O pensamento plotiniano evidencia a sacralidade demiúrgica da vida. Não cinge a contemplação e a práxis em dois hemisférios separados, mas percebe-os como fundamentos de um mesmo existir. As ações dos deuses no mundo são suas contemplações; assim também as nossas. Nossas vidas, fragmentadas no tempo e vividas um momento de cada vez, com todas as suas cores e jogos de luz e sombra, são nossas oferendas particulares ao Deus que habita em nós (e que nós habitamos).
Cabe a nós percebermos a particularidade do nosso agir no mundo, aquilo que Eros nos convida a realizar, a obrar, desinteressadamente, renunciando aos frutos, mas simplesmente pelo gozo de realizar e ceder uma oferenda à divindade. Assim como a obra de arte contém sua finalidade em si mesma, em seu próprio ato de ser, que assim também a nossa vida possa ser um fim em si mesmo, uma dança contemplativa aos Deuses – o manifestar da Verdadeira Vontade que arde em nossos corações.
Plotino, apesar de genial, está, no entanto, apenas externalizando uma característica natural do pensamento grego e antigo de um modo geral.
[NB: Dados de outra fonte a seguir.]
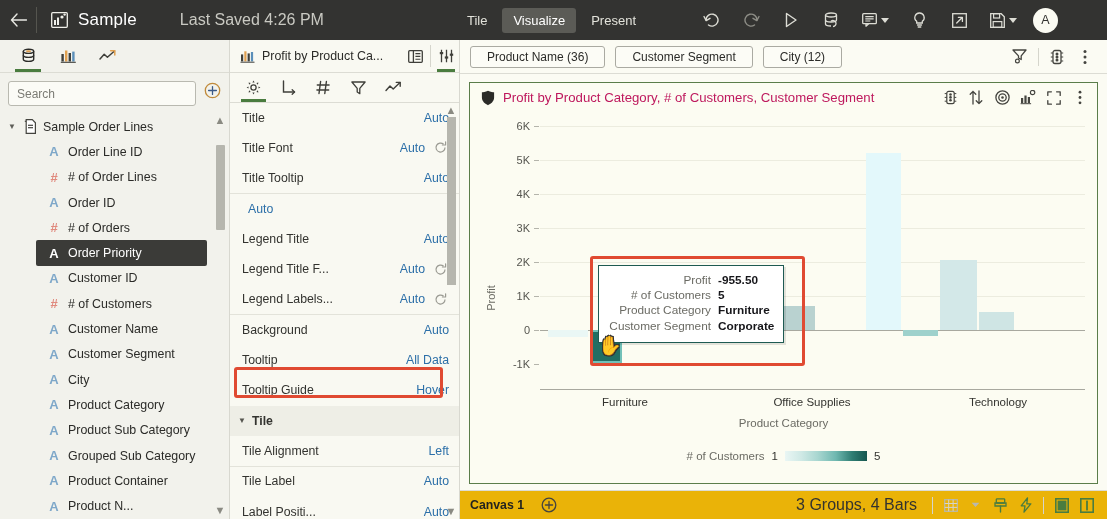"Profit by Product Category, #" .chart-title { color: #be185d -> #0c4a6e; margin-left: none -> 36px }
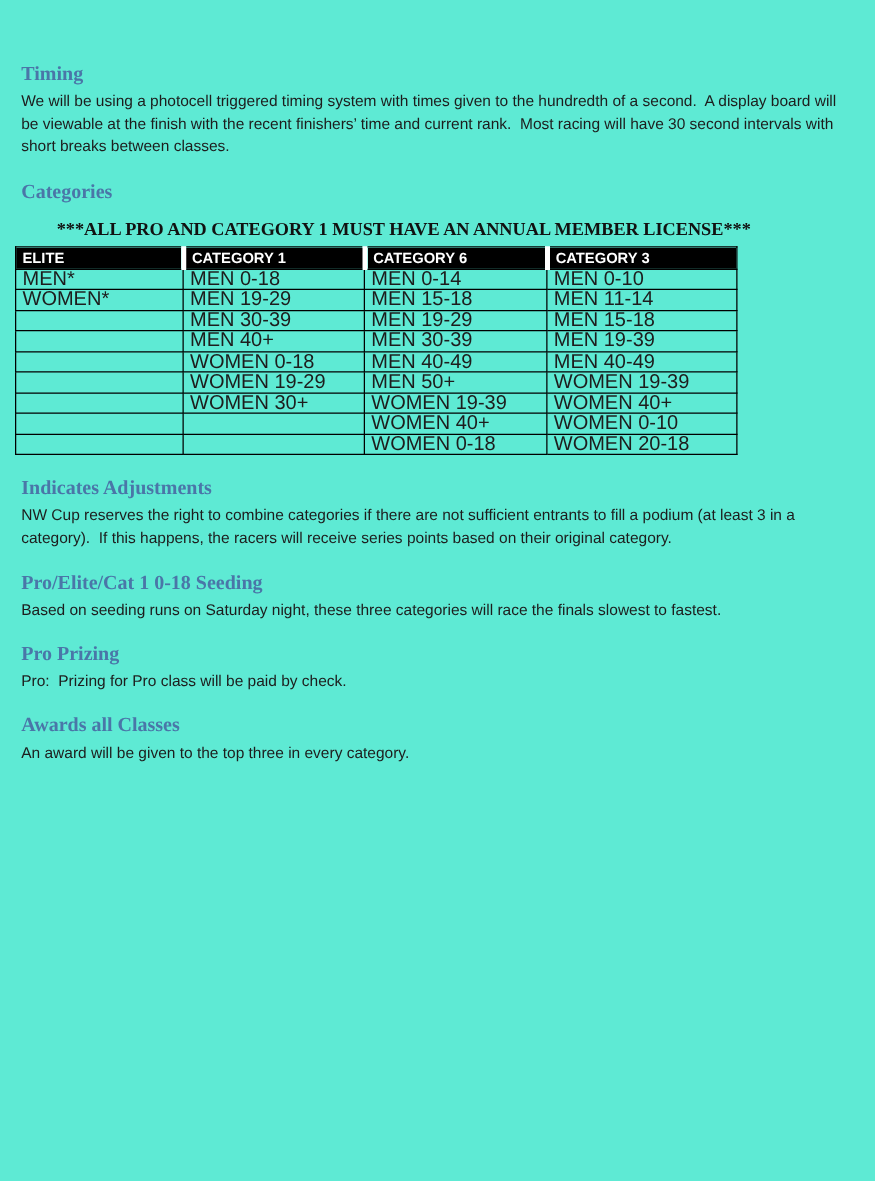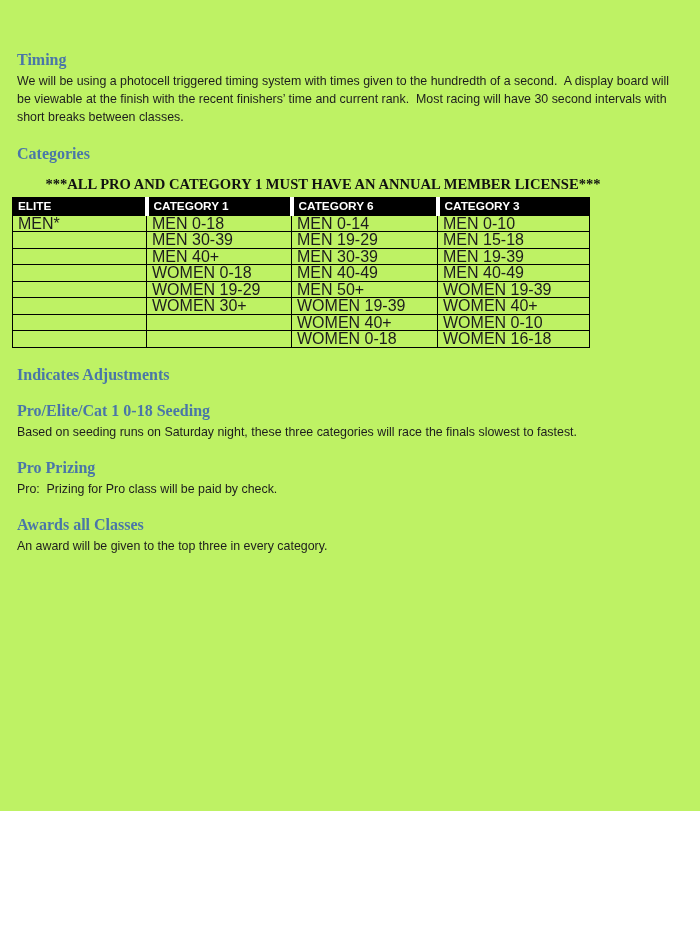"Timing" .page { background: #bef264 -> #5eead4; height: 811px -> 945px }
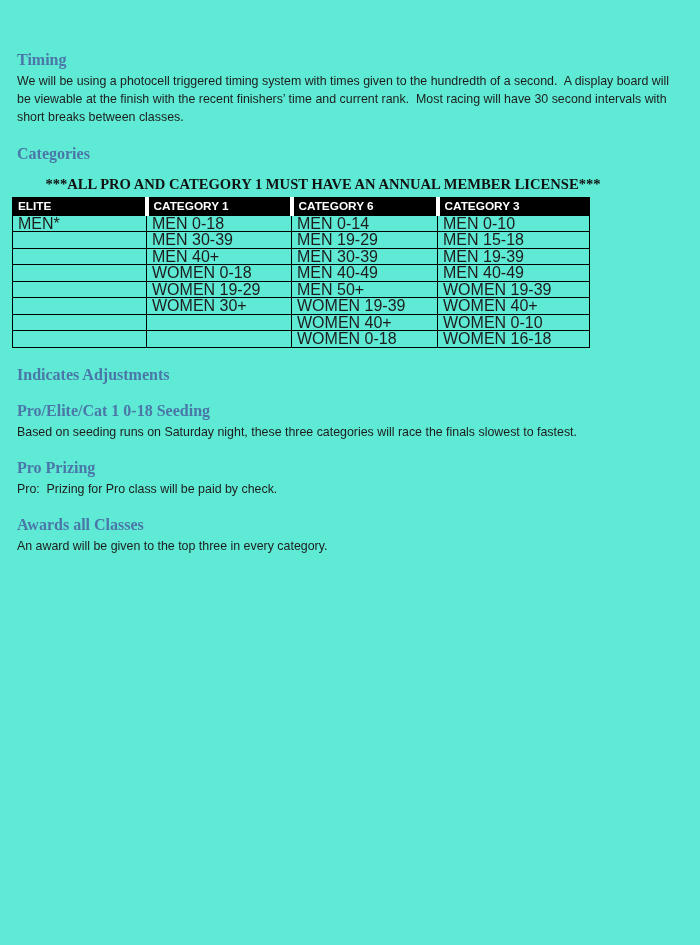"WOMEN*" tr { html: none -> <tr> <td>WOMEN*</td> <td>MEN 19-29</td> <td>MEN 15-18</td> <td>MEN 11-14</td> </tr> }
As tarefas da vida humana são atos contemplativos por excelência; os Deuses são contemplados em cada ato de ser. Deste modo, a atividade do artesão é uma contemplação à Atena, assim como as danças militares manifestam a theoría da Deusa.
O ato de beber vinhos e festejar é a práxis-contemplativa de Dioniso, o embriagar no néctar que nasce do bosque de Sua divindade; amar eroticamente alguém é um desejo interno por contemplar Afrodite e Eros; tocar a lira e declamar oráculos é um anseio pela contemplação de Apolo; emigrar no oculto, pelas encruzilhadas do mistério, é a oferenda humana à Hermes, produto da nossa contemplação.
Com a alienação do trabalho pós revolução industrial, tão bem descrita pelos autores marxistas, nós perdemos a capacidade de nos conectar contemplativamente com o nosso potencial criativo no mundo. Os Deuses não abandonaram os bosques – nós que paramos de procurá-los. Que, assim como nos ensina Plotino, possamos viver uma vida contemplativa, em que cada ato de Vontade não seja outra coisa senão um retorno aos Deuses, às essências inomináveis do Ser.
Que possamos ser cálices para a manifestação da Verdade Vontade no mundo, Demiurgos embriagados com o néctar da nossa criação-contemplação. Que nossa vida seja o nosso grande Ritual Theurgico aos Deuses, nossa própria obra de arte no mundo, o grande ato de amor sob vontade – o beijo do Santo Anjo Guardião.
Bibliografia:
BARACAT, Junior. Plotino, Enéadas I, II e III; Porfírio, Vida de Plotino. Introdução, tradução e notas. Tese de Doutorado. Universidade Estadual de Campinas. 2006
BRANDÃO, Bernardo. Ascensão e Virtude em Plotino. Tese de Doutorado em História da Filosofia. UFMG.
_________________. Mística e Filosofia em Plotino. Tese de Mestrado em História da Filosofia. UFMG.
CROWLEY, Aleister. Magical and Philosophical Commentaries on The Book of the Law.
HADOT, Pierre. Exercícios Espirituais e Filosofia Antiga. Ed. É Realizações. 2014.
REALE, Giovanni. Renascimento do Platonismo e do Pitagorismo. Edições Loyola. 2008.
______________. Plotino e Neoplatonismo. Edições Loyola. 2008.
UZDAVINYS, Algis. Philosophy as a Rite of Rebirth: From Ancient Egypt to Neoplatonism. 2008.